### INSTRUCTIONS FOR THE TASK
Across all the records below, count the lines that hold "nose". State only that figure.

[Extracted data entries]
================

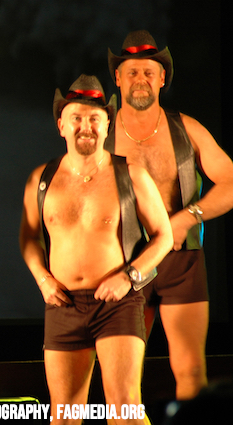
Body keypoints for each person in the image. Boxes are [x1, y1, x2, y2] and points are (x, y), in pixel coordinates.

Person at [19, 74, 173, 425]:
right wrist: (42, 279)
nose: (85, 126)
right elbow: (29, 238)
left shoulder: (130, 174)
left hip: (118, 304)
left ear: (107, 125)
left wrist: (129, 276)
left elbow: (163, 236)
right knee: (64, 416)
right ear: (61, 125)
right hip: (63, 306)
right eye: (76, 117)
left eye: (94, 118)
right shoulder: (41, 179)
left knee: (125, 409)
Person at [106, 30, 233, 400]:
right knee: (122, 380)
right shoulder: (102, 134)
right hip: (126, 262)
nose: (140, 79)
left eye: (149, 72)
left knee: (191, 371)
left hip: (182, 263)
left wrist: (187, 217)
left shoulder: (185, 128)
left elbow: (230, 182)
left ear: (162, 78)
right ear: (117, 78)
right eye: (132, 72)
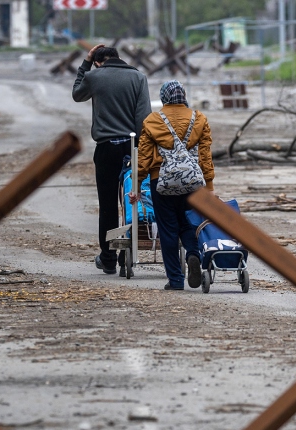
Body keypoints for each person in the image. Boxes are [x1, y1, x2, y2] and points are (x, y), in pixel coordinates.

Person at [72, 44, 152, 276]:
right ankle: (127, 250)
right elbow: (143, 117)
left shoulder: (95, 76)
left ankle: (108, 258)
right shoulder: (138, 77)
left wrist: (86, 63)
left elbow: (77, 94)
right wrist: (142, 151)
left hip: (106, 149)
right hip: (132, 149)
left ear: (98, 61)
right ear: (118, 58)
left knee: (108, 206)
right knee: (131, 201)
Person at [131, 80, 214, 290]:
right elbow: (205, 156)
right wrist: (209, 187)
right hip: (192, 182)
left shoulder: (153, 121)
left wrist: (137, 185)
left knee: (168, 229)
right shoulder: (199, 119)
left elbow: (144, 158)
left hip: (162, 181)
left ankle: (176, 280)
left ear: (163, 98)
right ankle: (193, 255)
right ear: (184, 96)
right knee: (187, 224)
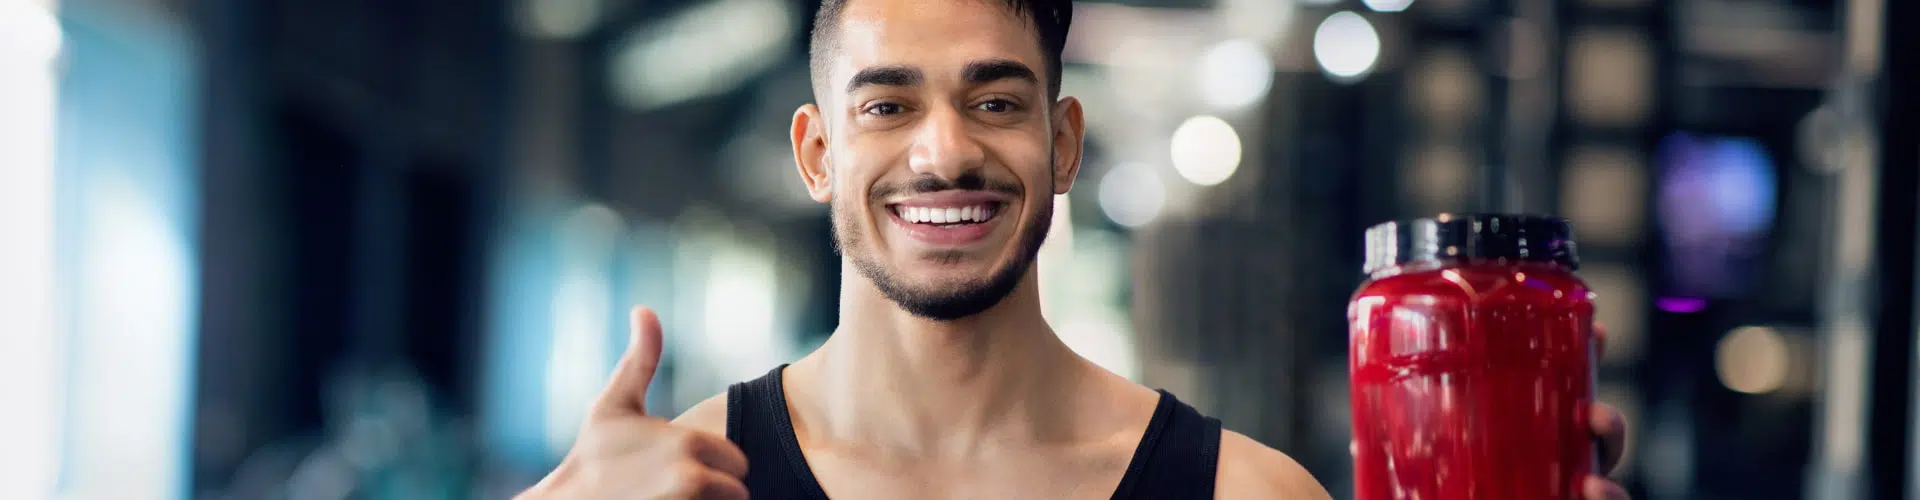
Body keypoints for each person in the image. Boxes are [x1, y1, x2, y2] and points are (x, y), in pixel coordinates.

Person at [518, 0, 1634, 498]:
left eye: (995, 101)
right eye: (887, 106)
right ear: (816, 153)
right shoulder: (687, 484)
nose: (944, 151)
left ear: (1061, 143)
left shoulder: (1244, 494)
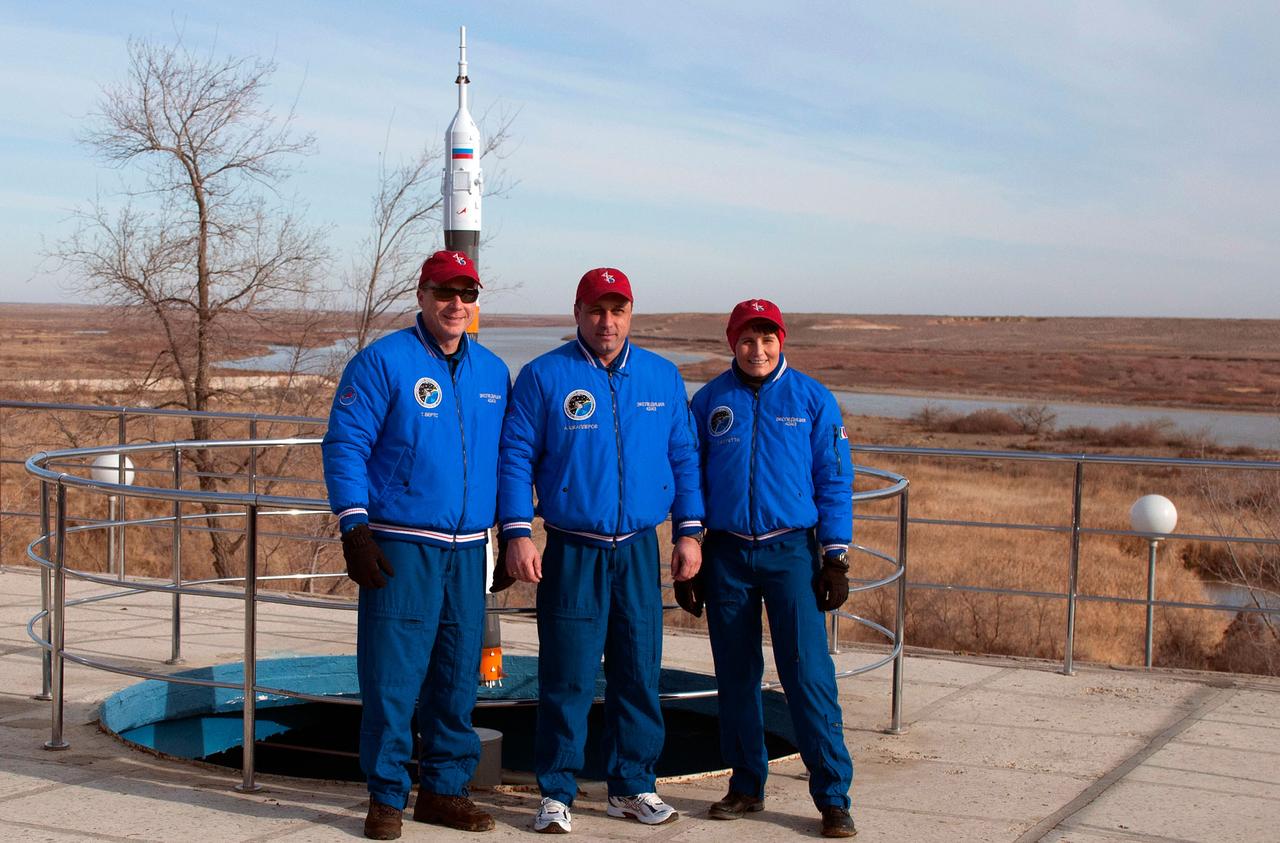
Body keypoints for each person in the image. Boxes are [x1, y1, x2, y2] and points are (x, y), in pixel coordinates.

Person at [498, 267, 704, 834]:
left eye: (617, 310)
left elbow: (684, 458)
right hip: (573, 550)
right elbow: (515, 456)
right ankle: (557, 790)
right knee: (567, 673)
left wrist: (689, 532)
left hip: (638, 548)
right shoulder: (544, 377)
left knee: (638, 670)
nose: (606, 322)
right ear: (577, 313)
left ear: (631, 312)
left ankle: (632, 785)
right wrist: (517, 531)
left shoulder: (662, 378)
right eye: (595, 310)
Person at [322, 250, 509, 839]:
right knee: (393, 677)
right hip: (404, 542)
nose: (457, 305)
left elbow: (506, 460)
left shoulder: (493, 373)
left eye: (467, 294)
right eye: (444, 293)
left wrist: (506, 533)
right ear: (423, 297)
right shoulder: (383, 362)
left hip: (469, 546)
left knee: (456, 677)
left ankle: (444, 791)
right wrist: (354, 525)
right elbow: (345, 445)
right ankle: (386, 796)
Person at [680, 299, 857, 838]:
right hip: (728, 552)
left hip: (790, 554)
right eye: (747, 340)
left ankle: (832, 795)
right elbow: (692, 478)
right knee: (735, 676)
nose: (758, 350)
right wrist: (692, 557)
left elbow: (833, 478)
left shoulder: (811, 398)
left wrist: (835, 555)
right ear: (731, 342)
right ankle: (746, 784)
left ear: (782, 341)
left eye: (768, 339)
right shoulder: (711, 400)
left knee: (807, 675)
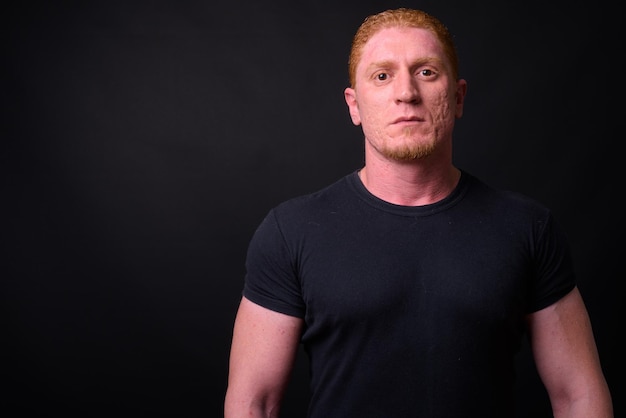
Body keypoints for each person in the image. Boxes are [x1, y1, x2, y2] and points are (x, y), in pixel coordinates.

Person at [224, 7, 613, 418]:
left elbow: (578, 396)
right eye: (382, 75)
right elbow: (255, 403)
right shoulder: (291, 232)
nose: (406, 92)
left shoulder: (528, 228)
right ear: (354, 106)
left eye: (426, 72)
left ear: (458, 97)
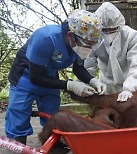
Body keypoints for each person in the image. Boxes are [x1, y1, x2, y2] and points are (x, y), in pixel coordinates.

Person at [5, 9, 106, 144]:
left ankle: (53, 142)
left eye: (91, 44)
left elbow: (78, 68)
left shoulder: (77, 44)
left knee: (52, 110)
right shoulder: (46, 38)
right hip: (26, 74)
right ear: (70, 35)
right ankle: (18, 142)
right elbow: (35, 77)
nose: (88, 48)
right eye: (86, 43)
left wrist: (93, 81)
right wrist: (69, 85)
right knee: (19, 110)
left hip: (50, 75)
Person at [84, 2, 137, 102]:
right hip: (105, 86)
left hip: (129, 84)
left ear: (119, 25)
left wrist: (129, 89)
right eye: (105, 30)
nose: (109, 33)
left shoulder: (130, 36)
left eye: (112, 30)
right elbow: (88, 65)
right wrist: (85, 84)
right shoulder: (95, 38)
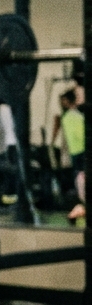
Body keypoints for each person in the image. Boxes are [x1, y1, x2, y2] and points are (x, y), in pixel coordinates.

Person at [54, 88, 86, 221]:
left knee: (80, 177)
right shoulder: (69, 116)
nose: (62, 103)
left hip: (80, 151)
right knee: (79, 177)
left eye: (64, 101)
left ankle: (83, 203)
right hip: (76, 152)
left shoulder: (73, 116)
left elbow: (80, 135)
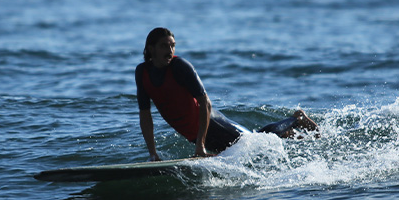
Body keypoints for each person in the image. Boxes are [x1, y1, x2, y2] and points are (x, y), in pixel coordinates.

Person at [135, 27, 318, 161]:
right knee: (242, 152)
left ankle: (296, 118)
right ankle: (287, 133)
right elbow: (145, 114)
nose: (170, 51)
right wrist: (153, 154)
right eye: (164, 46)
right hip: (192, 133)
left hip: (213, 125)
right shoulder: (142, 73)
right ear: (151, 48)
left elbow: (205, 103)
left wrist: (200, 145)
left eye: (173, 46)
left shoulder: (180, 67)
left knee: (255, 143)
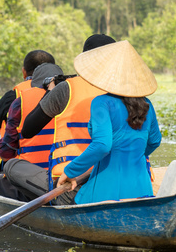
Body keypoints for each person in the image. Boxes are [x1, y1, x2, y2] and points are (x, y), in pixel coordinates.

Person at [0, 34, 115, 203]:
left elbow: (28, 129)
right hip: (117, 182)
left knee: (11, 166)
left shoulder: (66, 89)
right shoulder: (133, 96)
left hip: (70, 186)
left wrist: (50, 92)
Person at [54, 40, 161, 204]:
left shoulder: (101, 102)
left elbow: (103, 145)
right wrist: (134, 155)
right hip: (143, 191)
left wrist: (70, 171)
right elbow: (154, 141)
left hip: (104, 194)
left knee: (59, 195)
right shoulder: (147, 104)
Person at [0, 49, 56, 178]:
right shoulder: (65, 93)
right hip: (58, 163)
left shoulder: (14, 96)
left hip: (20, 167)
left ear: (24, 72)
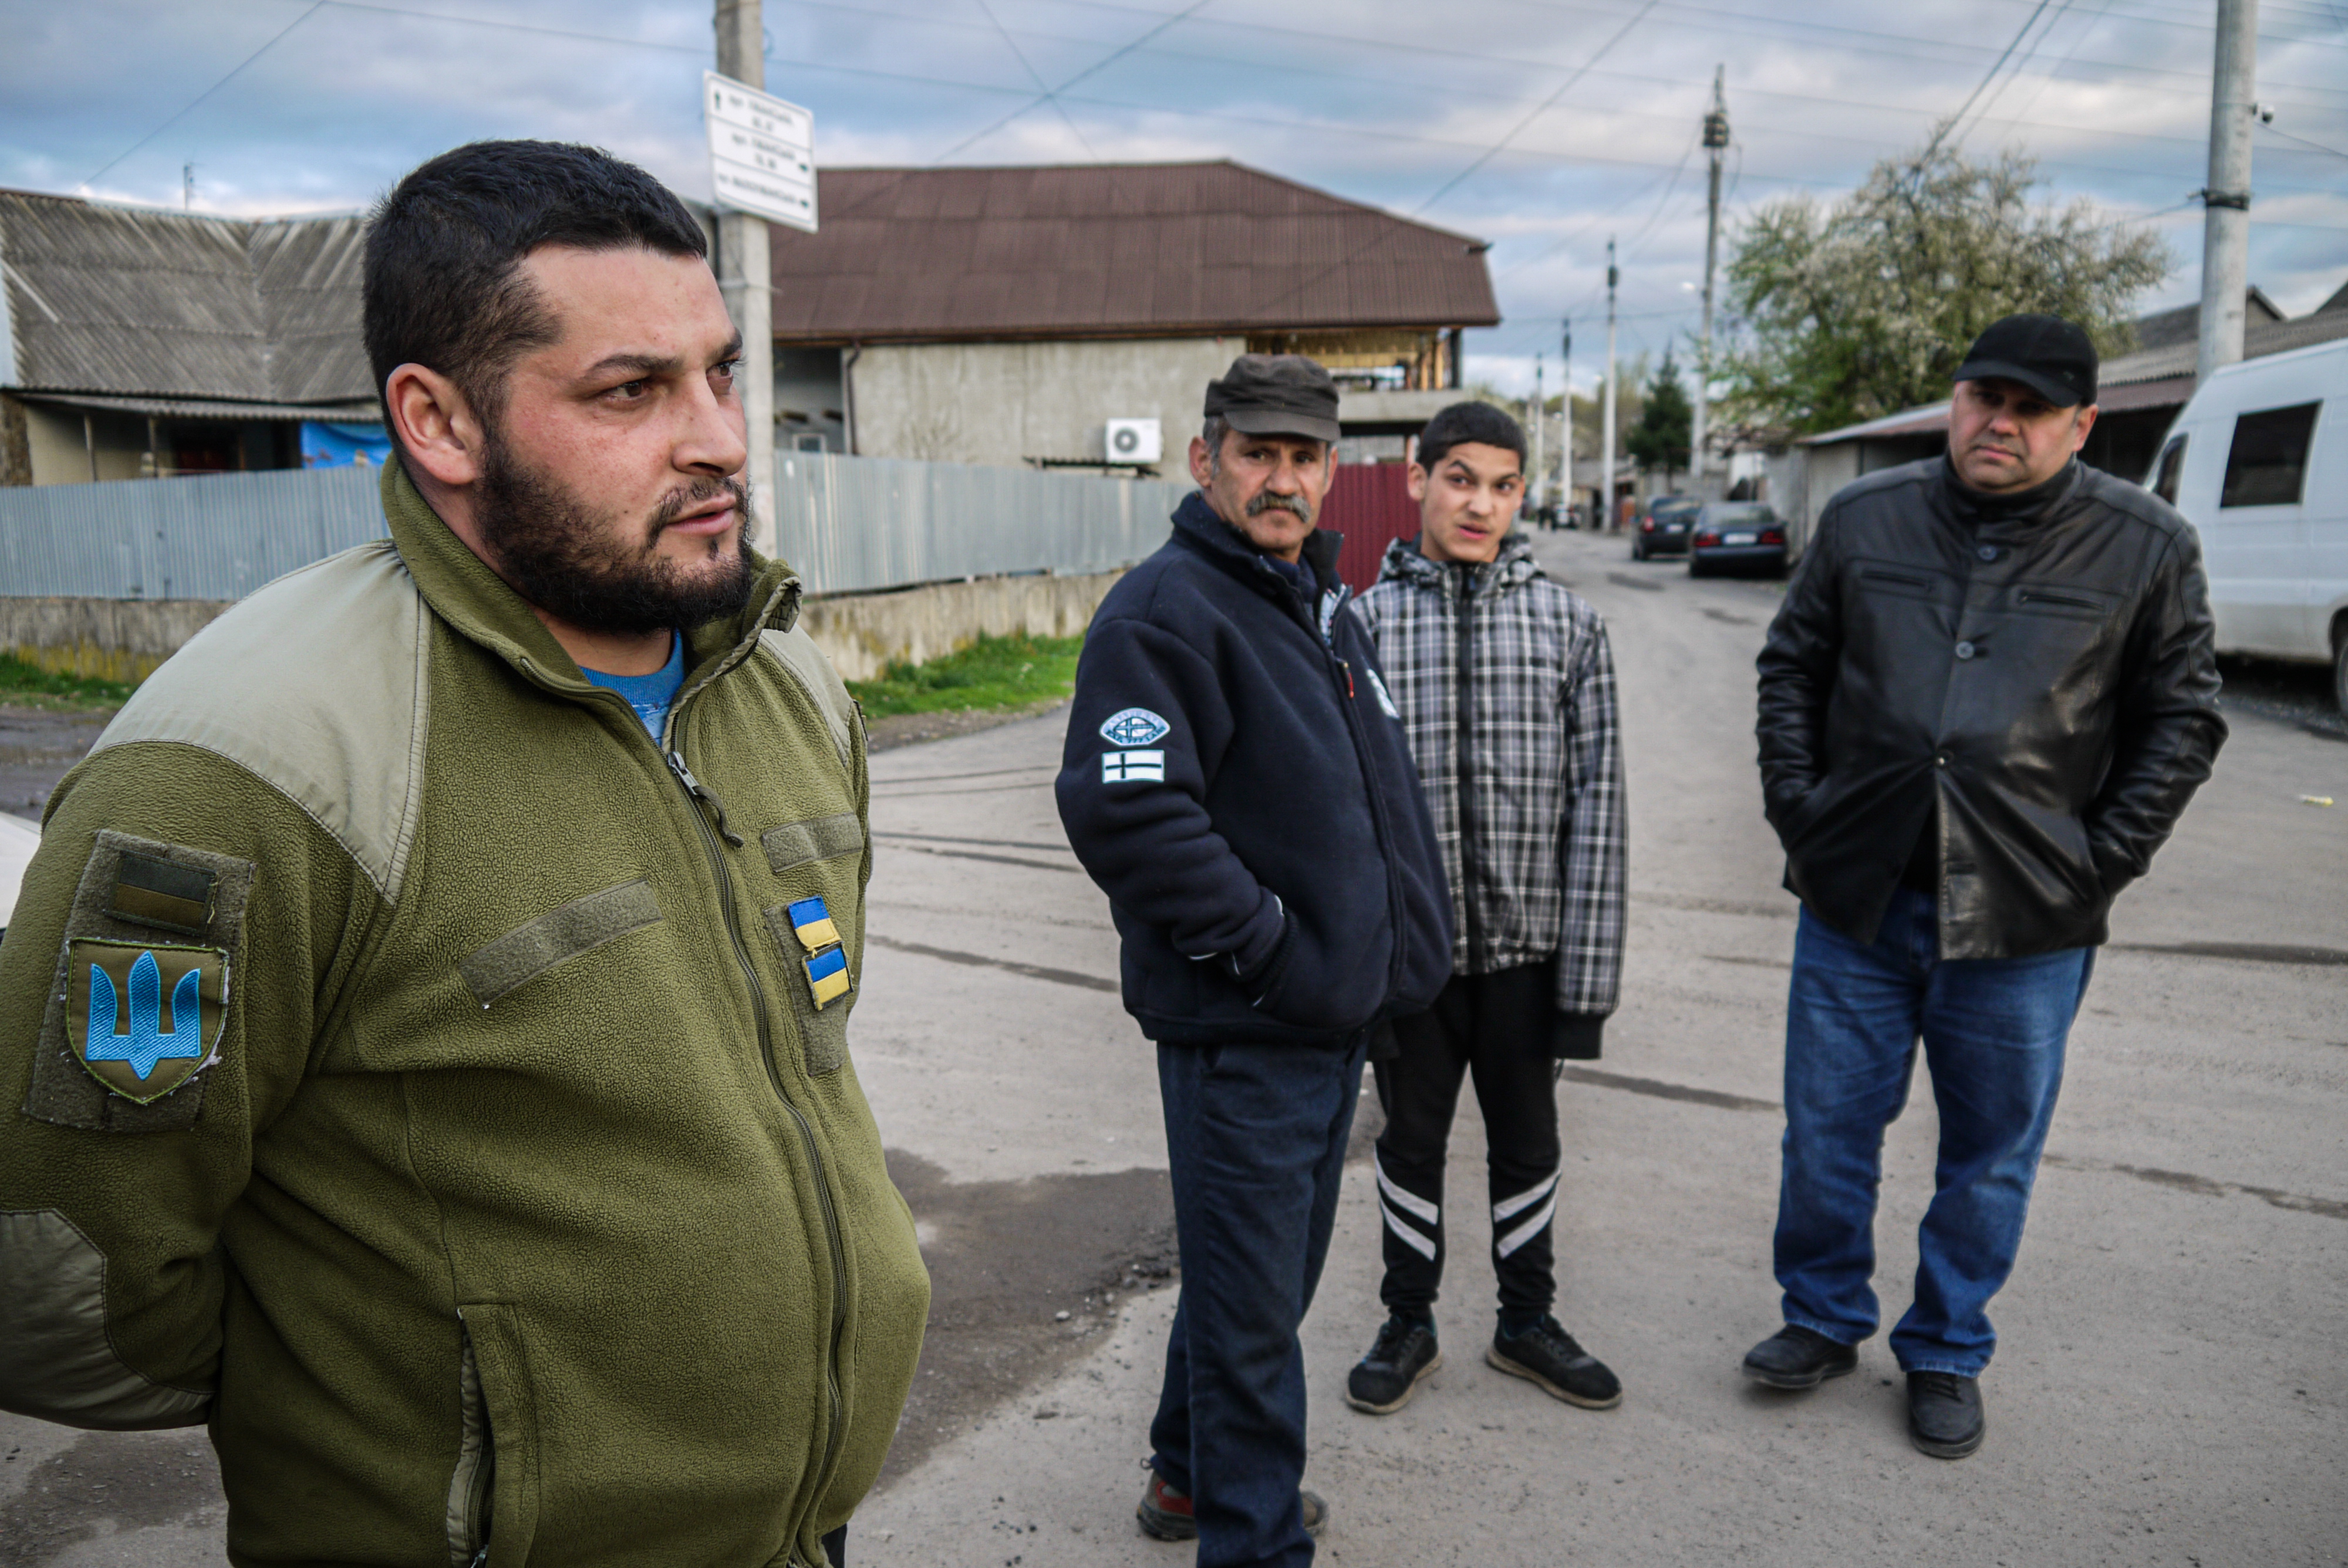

================

### EXERCISE OUTPUT
11